背後の川

 十代の頃、自転車が好きだった。横浜市旭区の住宅地に住んでいた中学生時代、自転車であらゆるところに行った。

 三ツ境から中原街道をつかって桜ヶ丘や寒川町に。北上して二子玉川、西に行けば厚木川、横浜まで行く道はいくつも発見した。

 横浜市南部は坂道が少なく、海も近くてお気に入りだった。さらに足を延ばして横須賀や鎌倉にも自転車で行った。

 あれは鎌倉の名所をまわった帰り。

 金沢街道をつかって峠を越えて、県道23号線で帰る予定だった。

 鎌倉の中心地から離れ、杉本寺の前を過ぎ、滑川を越えていく。

 もう日が暮れかけていた。
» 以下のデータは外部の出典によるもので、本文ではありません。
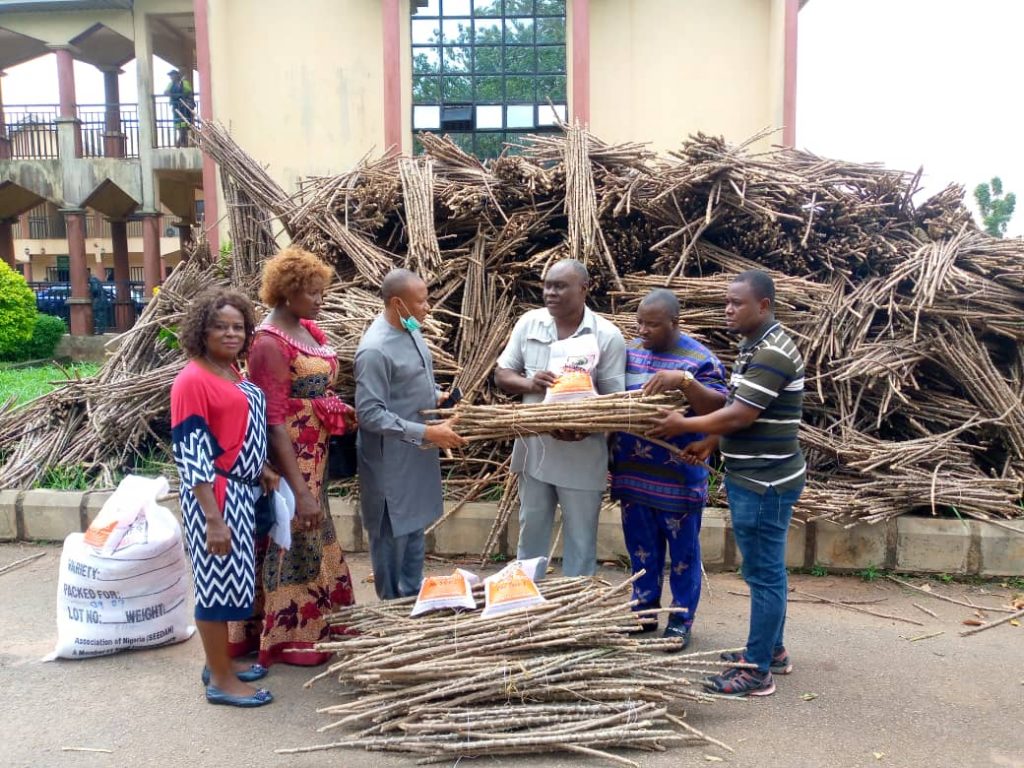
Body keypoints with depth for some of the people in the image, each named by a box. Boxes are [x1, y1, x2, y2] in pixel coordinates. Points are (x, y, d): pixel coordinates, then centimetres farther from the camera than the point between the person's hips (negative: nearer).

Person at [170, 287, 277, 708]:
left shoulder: (231, 370, 10)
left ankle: (220, 661, 32)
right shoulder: (193, 380, -17)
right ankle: (221, 680, 14)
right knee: (218, 579, 1)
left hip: (241, 491, 9)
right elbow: (191, 453, -20)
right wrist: (213, 518, -22)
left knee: (230, 577, 17)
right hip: (215, 496, -9)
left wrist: (262, 469, 11)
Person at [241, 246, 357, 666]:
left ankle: (316, 622, 39)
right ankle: (290, 636, 23)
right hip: (288, 459, -9)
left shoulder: (308, 329, 6)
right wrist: (300, 490, -26)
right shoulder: (269, 343, -21)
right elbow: (273, 422, -24)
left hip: (313, 455, 9)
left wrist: (340, 409, 2)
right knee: (290, 541, 5)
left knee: (312, 538, 21)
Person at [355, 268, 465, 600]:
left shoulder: (411, 330, 4)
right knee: (392, 537, 8)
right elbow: (369, 414, -26)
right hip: (391, 462, -9)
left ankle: (414, 599, 38)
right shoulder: (375, 349, -25)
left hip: (418, 455, 9)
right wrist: (427, 432, -26)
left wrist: (438, 395, 0)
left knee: (415, 531, 21)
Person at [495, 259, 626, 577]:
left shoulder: (607, 336, -12)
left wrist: (585, 427, -30)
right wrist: (529, 384, -18)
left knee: (580, 538, 11)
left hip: (582, 456, -3)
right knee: (531, 529, 20)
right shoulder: (528, 323, -2)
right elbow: (502, 374, 4)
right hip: (534, 448, 4)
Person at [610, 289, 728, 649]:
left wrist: (684, 380, -33)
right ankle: (645, 610, 34)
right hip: (633, 473, 5)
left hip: (678, 477, -5)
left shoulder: (699, 359, -10)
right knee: (642, 547, 18)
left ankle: (681, 620, 26)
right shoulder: (630, 351, 7)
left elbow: (719, 410, -19)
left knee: (682, 551, 10)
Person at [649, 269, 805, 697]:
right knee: (766, 570, 19)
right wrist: (710, 443, 10)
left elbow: (741, 415, -23)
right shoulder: (757, 347, 13)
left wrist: (684, 426, -12)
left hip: (764, 482, -11)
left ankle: (758, 672, 9)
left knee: (764, 574, -1)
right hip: (756, 477, 11)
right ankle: (771, 650, 32)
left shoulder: (771, 353, -20)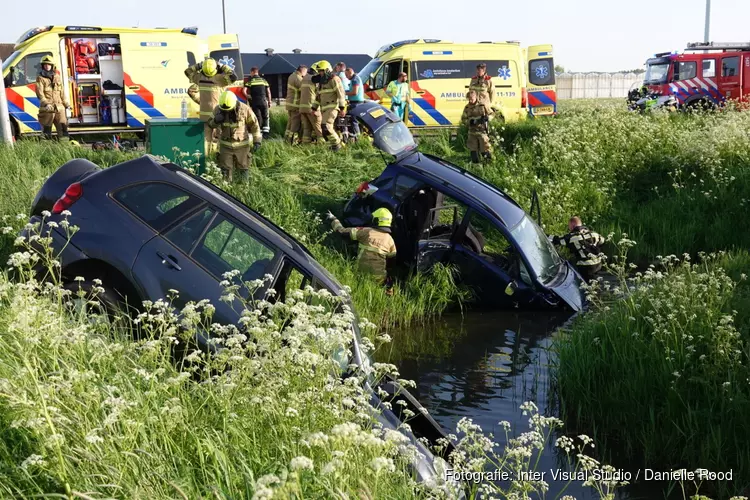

季節はよく覚えていない。

 光触寺に続く脇道の前を過ぎると辺りは途端に寂しくなる。

 人家が減り、雑木林や小山が増えてくる。

 鎌倉の賑やかさとは無縁の雰囲気だ。

 もう少しで鎌倉霊園に続く長い坂道というところで休憩をすることにした。

 広い駐車場がある蕎麦屋のまえで自転車を停めた。

 反対車線には電話ボックスがあり、その奥に遊歩道のようなものが見えた。

 あそこで休憩しよう。

 水分補給をしたのか、何かを食べたかは覚えていない。

 電話ボックスの横を通りすぎ、遊歩道らしき野老に行くと、そこは車道から一段低くなった川沿いの歩道だった。

 木が鬱蒼と生い茂り、日暮れも相まって暗がりだった。

 休むにはちょうど良いと、中学生の僕は思ったはずだ。

 川に沿って設えられた柵に腰掛け、川を背にして休憩をした。

 覚えているのは、背後の川がとにかく気になる、ということ。

 柵に腰掛けていると、背後が気になって落ち着かない。何かがいる、ような気がする。誰かにじっと見られている、ような気がする。

 振り返ってみるが、もちろん、そこには何もないし誰もいない。ただの川だ。

 しばらく背後を気にしながら休んでいたが、姿勢が悪かったのか、自転車の疲れが出たのか、首筋に痛みが出てきた。

 うなじのあたりが鋭く痛む。

 長居したくない。

 なぜかそう思って川沿いの歩道をあとにして、電話ボックスの横を通り、自転車に戻った。

 その日は無事に旭区の家に辿り着いた。

 数年間、川沿いの歩道のことは忘れていた。

 不意に思い出したのは数年後。

 深夜番組の心霊特集を見ていたときだった。

 ロケバスにスタッフと芸人、そして霊能者が乗り込んで東京から稲村ヶ崎を目指していた。朝比奈で高速を下り、鎌倉霊園を通りすぎたときだった。

 霊能者が急に言った。

「あそこの電話ボックス、あれ変よ」

 ロケバスが停められて、霊能者の言うがまま、一団は道沿いの電話ボックスに近づいていった。

 あのときの電話ボックスだった。

 間違いない。

 霊能者が震えを両手で抑えながら言う。

「この電話ボックスも変だけど、あっちよ、あっち。あの川は駄目だ、いっぱい首が転がっている」

 霊能者が自分の首を両手で抱えた。

 僕が中学生の頃に休憩したのは十二所の電話ボックスの奥にある歩道だった。

 背後の川は太刀洗川。

 川上にはかつて斬首場があり、罪人の首を斬り落とした太刀を洗ったのだという。

 これが十二所、太刀洗川、朝夷奈切通との長い因縁の始まりだった。